先週登場したのは、「読書感想文、買います。」というウェブサイト。管理人の山田裕希さんは読書感想文を募集しており、優秀な作品は5000円から10万円で買い取るとのこと。

応募条件は、「日本語で書かれた現在入手不可能な本であること」「2000文字以上の文章」など。

現在入手不可能な本、というのが少しハードルが高いかもしれません。ぼくだったら、1988年に出版されたアラン・ブースの『ニッポン縦断日記』を選ぶかな。

過去に徒歩で日本縦断をした人間がどのくらいいるのか、以前ネットで調べていたところ、気になる人物を見つけました。アラン・ブースというイギリス人が、1977年に約4ヶ月かけて日本を縦断したというのです。

ロンドン生まれのアラン・ブースさんは、1970年に来日し、早稲田大学英文科で教鞭を執った後、新聞や雑誌に日本の伝統芸能についてコラムを執筆するなど、作家として活動しました。

彼の壮大な旅は、『THE ROADS TO SATA』(SATAは鹿児島県佐多岬のこと)という英語本として出版され、1988年に翻訳されて『ニッポン縦断日記』という本になりました。

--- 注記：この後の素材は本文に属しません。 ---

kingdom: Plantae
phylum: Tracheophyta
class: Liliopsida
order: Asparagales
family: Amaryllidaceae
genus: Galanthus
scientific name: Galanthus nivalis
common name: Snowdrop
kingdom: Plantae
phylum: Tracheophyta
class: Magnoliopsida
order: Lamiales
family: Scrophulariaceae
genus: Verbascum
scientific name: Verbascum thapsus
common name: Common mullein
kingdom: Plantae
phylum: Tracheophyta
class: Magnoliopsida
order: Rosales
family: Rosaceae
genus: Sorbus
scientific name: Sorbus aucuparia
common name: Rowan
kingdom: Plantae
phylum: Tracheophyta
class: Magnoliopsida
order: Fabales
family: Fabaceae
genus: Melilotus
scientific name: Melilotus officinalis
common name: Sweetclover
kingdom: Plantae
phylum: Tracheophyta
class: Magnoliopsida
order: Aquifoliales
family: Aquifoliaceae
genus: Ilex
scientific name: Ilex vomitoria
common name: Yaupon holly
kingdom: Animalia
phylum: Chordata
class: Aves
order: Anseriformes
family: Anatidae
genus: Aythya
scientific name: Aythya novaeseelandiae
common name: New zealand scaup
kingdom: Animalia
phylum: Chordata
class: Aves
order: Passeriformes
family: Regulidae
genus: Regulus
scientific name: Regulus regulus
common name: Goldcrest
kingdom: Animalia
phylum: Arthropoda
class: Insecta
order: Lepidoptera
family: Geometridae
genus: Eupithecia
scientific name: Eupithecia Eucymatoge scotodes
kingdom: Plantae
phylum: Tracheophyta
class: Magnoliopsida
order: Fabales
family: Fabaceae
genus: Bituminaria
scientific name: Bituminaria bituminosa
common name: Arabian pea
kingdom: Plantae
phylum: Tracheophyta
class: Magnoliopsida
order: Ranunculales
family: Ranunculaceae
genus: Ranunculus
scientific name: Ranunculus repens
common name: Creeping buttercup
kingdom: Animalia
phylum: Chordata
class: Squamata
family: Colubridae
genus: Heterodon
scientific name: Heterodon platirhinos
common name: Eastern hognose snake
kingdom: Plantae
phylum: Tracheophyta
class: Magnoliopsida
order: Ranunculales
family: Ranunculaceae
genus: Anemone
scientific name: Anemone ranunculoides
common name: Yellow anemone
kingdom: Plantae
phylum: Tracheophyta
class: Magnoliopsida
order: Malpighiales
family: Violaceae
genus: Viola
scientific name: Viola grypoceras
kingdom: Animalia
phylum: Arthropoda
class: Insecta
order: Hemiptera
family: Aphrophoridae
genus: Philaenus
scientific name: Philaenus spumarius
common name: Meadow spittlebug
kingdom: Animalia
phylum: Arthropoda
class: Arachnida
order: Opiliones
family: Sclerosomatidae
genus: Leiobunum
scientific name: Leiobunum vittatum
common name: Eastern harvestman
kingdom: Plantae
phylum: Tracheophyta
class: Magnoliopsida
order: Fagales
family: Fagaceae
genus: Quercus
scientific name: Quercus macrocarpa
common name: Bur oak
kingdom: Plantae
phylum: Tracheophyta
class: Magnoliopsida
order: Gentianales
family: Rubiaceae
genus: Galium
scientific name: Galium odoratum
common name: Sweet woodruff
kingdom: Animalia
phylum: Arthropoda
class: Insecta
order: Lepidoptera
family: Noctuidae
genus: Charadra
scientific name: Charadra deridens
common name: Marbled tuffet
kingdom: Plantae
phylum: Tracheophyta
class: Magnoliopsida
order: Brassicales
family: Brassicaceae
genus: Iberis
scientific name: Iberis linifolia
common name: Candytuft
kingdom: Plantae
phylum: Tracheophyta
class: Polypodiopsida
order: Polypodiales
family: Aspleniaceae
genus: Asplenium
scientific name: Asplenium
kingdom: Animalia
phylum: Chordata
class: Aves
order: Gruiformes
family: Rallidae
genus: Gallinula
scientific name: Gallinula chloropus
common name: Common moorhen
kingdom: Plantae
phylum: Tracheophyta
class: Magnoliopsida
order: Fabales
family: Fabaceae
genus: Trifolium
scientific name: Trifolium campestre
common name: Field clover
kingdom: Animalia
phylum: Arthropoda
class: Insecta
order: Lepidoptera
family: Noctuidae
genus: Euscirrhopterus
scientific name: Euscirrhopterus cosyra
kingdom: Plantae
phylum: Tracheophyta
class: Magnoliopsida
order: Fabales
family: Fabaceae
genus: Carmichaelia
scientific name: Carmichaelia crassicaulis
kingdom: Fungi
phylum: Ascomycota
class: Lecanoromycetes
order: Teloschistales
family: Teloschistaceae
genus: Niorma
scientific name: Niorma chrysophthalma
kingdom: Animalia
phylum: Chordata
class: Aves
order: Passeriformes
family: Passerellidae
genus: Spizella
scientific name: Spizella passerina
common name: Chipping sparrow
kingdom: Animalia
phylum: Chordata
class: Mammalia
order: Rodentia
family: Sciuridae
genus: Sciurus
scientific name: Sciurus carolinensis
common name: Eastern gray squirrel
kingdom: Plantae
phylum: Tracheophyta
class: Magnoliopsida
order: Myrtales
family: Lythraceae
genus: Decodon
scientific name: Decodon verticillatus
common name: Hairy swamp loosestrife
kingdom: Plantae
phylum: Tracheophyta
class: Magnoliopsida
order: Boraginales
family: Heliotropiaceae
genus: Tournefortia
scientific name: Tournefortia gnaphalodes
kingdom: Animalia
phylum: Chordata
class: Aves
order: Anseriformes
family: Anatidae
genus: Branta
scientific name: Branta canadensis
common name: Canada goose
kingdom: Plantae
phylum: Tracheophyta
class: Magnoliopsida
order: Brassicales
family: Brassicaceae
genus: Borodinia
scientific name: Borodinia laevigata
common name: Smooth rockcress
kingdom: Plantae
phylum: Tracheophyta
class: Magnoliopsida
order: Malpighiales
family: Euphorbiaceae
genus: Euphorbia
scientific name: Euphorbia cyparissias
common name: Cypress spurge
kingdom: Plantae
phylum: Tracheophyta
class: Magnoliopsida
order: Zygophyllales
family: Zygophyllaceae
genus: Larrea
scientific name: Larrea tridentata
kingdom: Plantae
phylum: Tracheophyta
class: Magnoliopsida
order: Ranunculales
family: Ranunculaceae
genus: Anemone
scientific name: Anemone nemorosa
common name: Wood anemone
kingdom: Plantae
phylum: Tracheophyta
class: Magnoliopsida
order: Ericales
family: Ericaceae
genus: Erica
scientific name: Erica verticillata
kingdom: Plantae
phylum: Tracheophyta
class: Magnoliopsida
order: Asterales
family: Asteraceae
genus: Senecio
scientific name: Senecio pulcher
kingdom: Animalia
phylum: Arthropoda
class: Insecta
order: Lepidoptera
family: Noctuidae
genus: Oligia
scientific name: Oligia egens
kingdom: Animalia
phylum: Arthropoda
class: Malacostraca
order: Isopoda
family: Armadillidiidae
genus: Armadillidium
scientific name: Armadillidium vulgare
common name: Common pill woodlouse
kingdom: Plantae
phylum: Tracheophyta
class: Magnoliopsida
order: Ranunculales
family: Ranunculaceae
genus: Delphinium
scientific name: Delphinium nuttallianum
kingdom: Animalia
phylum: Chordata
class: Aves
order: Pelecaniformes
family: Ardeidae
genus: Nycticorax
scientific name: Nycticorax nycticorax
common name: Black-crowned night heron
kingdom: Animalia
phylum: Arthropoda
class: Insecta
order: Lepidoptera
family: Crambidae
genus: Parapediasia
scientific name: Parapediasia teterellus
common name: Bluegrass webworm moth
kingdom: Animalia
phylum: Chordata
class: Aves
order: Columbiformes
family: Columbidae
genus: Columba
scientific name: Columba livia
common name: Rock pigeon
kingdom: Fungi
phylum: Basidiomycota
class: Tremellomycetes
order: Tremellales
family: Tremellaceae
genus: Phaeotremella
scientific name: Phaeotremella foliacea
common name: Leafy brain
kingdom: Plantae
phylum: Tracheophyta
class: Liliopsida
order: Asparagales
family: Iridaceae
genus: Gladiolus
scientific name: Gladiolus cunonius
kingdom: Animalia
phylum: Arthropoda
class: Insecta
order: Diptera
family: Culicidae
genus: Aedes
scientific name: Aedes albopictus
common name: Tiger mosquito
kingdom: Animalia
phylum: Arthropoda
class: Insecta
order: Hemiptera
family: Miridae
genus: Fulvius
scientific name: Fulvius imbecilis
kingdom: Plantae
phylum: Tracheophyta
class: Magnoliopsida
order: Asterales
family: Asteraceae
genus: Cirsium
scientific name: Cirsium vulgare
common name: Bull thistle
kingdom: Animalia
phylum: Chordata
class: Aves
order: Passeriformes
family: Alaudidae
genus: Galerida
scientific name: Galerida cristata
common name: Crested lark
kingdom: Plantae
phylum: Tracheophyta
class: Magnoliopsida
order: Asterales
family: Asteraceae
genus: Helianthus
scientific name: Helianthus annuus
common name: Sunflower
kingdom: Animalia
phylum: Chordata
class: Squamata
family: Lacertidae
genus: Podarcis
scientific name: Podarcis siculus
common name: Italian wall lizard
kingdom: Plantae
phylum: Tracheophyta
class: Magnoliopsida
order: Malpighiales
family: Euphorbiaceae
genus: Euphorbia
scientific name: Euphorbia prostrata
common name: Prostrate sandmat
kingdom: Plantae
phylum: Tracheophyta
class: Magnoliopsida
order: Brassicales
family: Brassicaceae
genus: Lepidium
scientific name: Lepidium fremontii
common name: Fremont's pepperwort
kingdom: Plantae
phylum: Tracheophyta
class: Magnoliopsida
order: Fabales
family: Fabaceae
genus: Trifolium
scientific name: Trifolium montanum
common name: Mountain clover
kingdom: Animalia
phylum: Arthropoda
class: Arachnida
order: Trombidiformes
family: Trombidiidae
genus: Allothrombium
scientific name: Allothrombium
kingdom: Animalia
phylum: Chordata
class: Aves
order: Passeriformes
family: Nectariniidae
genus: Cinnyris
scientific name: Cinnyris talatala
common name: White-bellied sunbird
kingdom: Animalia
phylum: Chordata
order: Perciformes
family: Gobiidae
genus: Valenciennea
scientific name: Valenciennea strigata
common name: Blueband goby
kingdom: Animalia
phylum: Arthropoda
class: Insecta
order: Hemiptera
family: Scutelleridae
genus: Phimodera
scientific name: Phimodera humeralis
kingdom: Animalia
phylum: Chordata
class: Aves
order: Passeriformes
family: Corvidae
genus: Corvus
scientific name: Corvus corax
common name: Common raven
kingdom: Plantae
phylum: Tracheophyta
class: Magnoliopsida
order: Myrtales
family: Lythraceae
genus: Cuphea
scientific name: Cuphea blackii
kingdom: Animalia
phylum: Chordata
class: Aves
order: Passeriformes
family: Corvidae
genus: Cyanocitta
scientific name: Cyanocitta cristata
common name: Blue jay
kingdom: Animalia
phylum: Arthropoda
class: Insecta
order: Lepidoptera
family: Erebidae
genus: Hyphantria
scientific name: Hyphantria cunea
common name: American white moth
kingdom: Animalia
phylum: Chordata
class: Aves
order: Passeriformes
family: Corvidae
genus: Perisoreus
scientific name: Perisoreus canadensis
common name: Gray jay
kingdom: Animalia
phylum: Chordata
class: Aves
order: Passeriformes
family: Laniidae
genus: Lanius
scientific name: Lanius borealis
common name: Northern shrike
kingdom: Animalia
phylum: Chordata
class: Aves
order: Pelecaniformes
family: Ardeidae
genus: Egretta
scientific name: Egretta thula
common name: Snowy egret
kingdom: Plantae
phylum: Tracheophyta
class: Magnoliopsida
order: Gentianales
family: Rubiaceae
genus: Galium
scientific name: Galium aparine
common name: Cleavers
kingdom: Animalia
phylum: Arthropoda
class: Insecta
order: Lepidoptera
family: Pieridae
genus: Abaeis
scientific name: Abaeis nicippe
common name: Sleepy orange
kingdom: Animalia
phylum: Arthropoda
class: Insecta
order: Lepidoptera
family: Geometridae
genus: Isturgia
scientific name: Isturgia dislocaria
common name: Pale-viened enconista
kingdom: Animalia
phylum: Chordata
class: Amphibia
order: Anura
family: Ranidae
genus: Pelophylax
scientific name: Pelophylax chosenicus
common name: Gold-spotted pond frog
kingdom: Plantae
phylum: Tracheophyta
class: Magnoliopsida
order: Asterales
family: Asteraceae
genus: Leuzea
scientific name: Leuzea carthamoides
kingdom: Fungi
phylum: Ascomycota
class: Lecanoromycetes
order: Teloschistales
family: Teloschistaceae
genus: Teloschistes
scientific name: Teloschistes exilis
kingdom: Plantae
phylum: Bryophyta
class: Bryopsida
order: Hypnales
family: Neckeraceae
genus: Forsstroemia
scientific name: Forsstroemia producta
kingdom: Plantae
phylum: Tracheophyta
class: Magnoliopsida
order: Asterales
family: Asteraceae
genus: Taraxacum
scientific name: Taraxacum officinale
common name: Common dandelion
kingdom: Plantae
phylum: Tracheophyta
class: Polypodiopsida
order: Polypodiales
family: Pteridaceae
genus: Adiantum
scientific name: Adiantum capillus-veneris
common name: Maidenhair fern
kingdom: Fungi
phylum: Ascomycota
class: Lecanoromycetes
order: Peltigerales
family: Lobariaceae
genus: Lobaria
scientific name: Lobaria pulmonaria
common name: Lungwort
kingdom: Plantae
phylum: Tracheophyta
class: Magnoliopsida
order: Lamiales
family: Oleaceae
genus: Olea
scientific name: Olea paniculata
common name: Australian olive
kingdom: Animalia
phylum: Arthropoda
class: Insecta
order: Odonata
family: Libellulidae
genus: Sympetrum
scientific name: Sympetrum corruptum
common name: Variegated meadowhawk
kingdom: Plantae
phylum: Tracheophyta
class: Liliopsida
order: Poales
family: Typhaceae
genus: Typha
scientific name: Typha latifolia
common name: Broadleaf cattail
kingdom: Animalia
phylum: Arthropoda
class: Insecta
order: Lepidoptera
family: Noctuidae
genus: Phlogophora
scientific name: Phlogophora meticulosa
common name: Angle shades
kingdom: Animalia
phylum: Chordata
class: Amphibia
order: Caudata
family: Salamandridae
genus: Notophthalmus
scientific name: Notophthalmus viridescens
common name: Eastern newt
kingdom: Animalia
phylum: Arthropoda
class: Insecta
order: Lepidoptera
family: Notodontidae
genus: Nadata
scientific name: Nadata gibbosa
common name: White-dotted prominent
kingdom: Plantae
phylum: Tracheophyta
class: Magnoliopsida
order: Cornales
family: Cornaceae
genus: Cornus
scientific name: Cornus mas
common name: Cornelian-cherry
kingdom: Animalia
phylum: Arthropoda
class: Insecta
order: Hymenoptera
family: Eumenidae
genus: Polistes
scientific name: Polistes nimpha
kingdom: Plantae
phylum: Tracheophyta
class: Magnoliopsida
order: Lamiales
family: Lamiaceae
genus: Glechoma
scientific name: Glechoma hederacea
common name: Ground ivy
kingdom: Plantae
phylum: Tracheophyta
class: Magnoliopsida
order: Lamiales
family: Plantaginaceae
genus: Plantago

今はもう絶版になっているのですが、クチコミを読んでいると、「復刻してほしい」「私のバイブルです」などの声が多くあり、いったいどんな本なのだろうと気になりました。

「外国人の目」というフィルターを通して描かれた1977年のニッポンは、どのような色彩と輝きに満ちているのだろう、と。

無性に読みたくなり、図書館で本を借りて読みました。その本は、本当におもしろかった。・・・

と、この辺でやめておきますが、サイトを作った山田さんは、ビジネスとして成り立つかは考えず、「素敵な読書感想文が集まったら、きっと素敵なことが起きるんじゃないか」という思いだけで進めているとのこと。

テレビでも取り上げられていたし、このチャレンジがきっかけで山田さんの名前は多くの人に知られました。サービスの良し悪しだけでは測れない価値があります。

おもしろいと思ったら、あれこれ考える前に、まずやってみる。この姿勢はとても大切ですよね。

友人の東園絵さんが始めたウナギトラベルというサービスも、「ぬいぐるみのための旅行代理店」というコンセプトで始めてみたら、

「病気で旅行できない私の代わりに、自分の大切なぬいぐるみを預けたい」
「まずはぬいぐるみの旅で日本を下見したい」

など、当初は考えてもいなかったようなニーズを見つけることができたそうです。

良いサービスの多くは、最初のコンセプトや箱だけ用意してあげたら、あとはユーザーが育ててくれるものだと思っています。このようなチャレンジがもっと増えてほしいです。